• ARTICOLO:

###

Particolarmente interessante, in merito, è il dibattito in Olanda e in Norvegia.
Nel febbraio 2024, la Corte d’Appello dell’Aja ha ordinato al Governo olandese di interrompere l’esportazione di componenti dell’aereo F-35 verso Israele, a seguito di un reclamo presentato da tre ONG. Questa decisione è stata impugnata dinanzi alla Corte Suprema olandese, che ha esaminato il caso il 6 settembre 2024 ed è ancora pendente. A seguito della sentenza dell’Alta Corte, tuttavia, le autorità olandesi hanno sospeso le esportazioni dirette a Israele[14]. I ricorrenti, però, hanno intentato, dopo il parere della Corte Internazionale, una nuova causa, sostenendo che il Governo olandese stesse in realtà eludendo la sentenza, attraverso una tipica “triangolazione” contrattuale, cioè inviando quelle componenti dell’F-35 negli Stati Uniti, a loro volta impegnati a destinarle comunque a Israele. Anche questo secondo caso risulta ancora pendente.
La vicenda è emblematica, nella misura in cui mette in luce un processo decisionale esattamente inverso alla tesi del Lawfare a danno di Israele: si elude, strumentalizzandolo, il diritto nazionale e internazionale, nella riscontrata modalità della “triangolazione” contrattuale, non contro Israele, bensì a suo favore e a discapito delle misure o sanzioni, indicate dalle autorità internazionali competenti.

###

• CONTENUTO DEI DATI:
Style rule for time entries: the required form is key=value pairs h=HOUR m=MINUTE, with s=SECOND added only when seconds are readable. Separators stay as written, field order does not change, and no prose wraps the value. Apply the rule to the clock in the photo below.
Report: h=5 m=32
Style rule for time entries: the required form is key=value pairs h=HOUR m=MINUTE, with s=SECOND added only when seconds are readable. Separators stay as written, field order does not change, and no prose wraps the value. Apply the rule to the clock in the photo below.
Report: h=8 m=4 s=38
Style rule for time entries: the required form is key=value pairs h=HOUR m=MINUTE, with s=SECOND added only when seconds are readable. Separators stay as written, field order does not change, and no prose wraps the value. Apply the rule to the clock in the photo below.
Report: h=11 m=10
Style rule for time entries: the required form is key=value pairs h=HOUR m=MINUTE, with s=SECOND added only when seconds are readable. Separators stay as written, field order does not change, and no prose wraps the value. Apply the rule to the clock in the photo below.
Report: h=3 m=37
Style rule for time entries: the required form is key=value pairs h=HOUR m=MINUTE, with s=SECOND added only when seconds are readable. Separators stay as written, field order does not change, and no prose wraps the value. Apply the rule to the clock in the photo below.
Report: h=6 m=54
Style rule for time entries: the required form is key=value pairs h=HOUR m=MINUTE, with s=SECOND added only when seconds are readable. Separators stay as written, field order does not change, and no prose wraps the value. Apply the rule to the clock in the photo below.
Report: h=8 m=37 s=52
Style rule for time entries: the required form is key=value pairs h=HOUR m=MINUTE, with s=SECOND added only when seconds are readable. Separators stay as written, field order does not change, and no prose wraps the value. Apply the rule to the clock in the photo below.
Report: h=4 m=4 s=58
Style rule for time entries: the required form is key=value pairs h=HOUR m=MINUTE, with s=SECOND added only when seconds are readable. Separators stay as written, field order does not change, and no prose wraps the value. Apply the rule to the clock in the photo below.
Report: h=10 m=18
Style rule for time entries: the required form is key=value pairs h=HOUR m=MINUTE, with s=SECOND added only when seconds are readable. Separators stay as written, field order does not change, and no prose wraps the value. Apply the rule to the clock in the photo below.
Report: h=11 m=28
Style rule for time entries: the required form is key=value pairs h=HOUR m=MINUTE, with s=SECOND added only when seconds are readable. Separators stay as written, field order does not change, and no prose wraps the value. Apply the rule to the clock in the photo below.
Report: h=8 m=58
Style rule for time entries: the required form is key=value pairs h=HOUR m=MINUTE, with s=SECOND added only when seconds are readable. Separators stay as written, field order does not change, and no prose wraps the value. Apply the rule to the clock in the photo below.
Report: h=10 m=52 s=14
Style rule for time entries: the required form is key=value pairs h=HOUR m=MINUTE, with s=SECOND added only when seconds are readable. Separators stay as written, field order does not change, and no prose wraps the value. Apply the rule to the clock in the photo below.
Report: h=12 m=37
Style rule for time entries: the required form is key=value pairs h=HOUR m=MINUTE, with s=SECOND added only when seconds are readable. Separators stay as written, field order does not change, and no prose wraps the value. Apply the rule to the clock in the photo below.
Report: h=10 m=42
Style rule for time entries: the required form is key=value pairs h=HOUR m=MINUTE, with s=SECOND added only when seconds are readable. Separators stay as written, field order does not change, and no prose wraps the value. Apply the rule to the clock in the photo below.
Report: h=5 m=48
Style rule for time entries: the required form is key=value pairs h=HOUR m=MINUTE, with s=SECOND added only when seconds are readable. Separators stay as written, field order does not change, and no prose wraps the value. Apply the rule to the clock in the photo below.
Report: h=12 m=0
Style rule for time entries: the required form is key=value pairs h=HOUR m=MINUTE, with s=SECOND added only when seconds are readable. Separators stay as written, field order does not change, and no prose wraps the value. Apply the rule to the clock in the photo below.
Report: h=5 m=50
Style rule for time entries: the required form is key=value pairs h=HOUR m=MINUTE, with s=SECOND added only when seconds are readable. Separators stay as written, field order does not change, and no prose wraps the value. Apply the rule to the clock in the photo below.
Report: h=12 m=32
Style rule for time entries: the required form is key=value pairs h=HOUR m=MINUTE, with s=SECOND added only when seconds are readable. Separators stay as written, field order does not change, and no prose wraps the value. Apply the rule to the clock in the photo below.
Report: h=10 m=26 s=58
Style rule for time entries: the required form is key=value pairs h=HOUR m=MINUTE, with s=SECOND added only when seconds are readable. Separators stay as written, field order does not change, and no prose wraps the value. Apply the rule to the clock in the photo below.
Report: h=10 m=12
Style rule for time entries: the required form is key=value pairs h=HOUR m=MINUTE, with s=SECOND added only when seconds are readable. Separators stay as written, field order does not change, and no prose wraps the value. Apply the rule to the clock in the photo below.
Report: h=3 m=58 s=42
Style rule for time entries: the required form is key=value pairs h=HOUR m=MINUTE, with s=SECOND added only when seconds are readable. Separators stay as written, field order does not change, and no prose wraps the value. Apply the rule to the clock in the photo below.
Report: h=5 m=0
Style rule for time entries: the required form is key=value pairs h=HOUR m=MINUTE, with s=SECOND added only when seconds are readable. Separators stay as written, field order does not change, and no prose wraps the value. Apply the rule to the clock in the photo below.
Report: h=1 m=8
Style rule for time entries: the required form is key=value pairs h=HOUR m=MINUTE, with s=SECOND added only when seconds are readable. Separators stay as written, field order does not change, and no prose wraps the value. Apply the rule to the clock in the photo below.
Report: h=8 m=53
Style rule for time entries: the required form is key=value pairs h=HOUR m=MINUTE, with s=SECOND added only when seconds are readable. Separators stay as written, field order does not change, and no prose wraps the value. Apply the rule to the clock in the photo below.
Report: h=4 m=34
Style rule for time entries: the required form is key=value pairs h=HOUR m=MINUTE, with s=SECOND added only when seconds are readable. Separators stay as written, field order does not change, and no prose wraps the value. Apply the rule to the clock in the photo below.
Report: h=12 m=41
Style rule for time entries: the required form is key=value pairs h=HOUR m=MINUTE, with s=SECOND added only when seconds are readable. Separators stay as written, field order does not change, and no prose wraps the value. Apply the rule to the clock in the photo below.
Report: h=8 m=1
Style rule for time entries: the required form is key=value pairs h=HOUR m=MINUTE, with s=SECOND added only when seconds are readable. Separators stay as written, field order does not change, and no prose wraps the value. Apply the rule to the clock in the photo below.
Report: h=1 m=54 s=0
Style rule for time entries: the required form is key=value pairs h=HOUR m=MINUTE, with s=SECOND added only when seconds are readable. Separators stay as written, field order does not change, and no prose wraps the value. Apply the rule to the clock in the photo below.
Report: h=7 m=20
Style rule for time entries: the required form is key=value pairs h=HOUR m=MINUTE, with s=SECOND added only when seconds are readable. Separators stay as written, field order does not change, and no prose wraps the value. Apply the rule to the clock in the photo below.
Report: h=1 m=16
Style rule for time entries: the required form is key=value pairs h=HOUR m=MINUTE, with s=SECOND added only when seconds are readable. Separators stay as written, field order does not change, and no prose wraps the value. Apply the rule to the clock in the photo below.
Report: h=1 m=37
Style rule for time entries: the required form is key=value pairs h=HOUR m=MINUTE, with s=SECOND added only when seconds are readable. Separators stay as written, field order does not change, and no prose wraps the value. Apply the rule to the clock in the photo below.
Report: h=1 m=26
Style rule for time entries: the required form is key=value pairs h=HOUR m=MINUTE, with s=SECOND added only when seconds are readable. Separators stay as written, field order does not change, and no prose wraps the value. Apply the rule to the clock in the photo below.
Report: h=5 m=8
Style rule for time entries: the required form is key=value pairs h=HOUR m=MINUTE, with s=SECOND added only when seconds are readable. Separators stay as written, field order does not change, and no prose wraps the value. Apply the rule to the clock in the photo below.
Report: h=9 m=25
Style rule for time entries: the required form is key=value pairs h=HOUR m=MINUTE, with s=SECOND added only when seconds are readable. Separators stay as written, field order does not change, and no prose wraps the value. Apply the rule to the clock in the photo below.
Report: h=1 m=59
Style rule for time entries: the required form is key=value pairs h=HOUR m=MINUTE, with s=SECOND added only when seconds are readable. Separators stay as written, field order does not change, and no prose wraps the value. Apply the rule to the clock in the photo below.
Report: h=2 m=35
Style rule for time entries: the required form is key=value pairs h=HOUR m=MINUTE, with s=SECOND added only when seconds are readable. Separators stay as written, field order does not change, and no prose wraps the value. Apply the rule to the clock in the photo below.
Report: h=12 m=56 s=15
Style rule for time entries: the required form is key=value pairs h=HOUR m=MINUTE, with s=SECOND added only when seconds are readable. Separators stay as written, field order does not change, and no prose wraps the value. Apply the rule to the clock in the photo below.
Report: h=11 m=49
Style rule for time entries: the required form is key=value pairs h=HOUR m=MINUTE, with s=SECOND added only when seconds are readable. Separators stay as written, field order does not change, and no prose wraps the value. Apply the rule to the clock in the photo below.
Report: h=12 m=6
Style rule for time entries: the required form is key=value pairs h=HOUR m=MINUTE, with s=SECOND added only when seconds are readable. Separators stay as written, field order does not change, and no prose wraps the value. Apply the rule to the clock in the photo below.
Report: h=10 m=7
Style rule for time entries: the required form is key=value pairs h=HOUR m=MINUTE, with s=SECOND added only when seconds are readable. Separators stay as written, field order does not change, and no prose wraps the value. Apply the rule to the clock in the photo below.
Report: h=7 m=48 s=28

###

• PROBLEMA DA RISOLVERE: Nell'articolo, in quale data la Corte Suprema olandese ha esaminato il caso sull'esportazione di componenti dell'F-35? Per questo esercizio l'elenco non serve.

• RISPOSTA: Il 6 settembre 2024.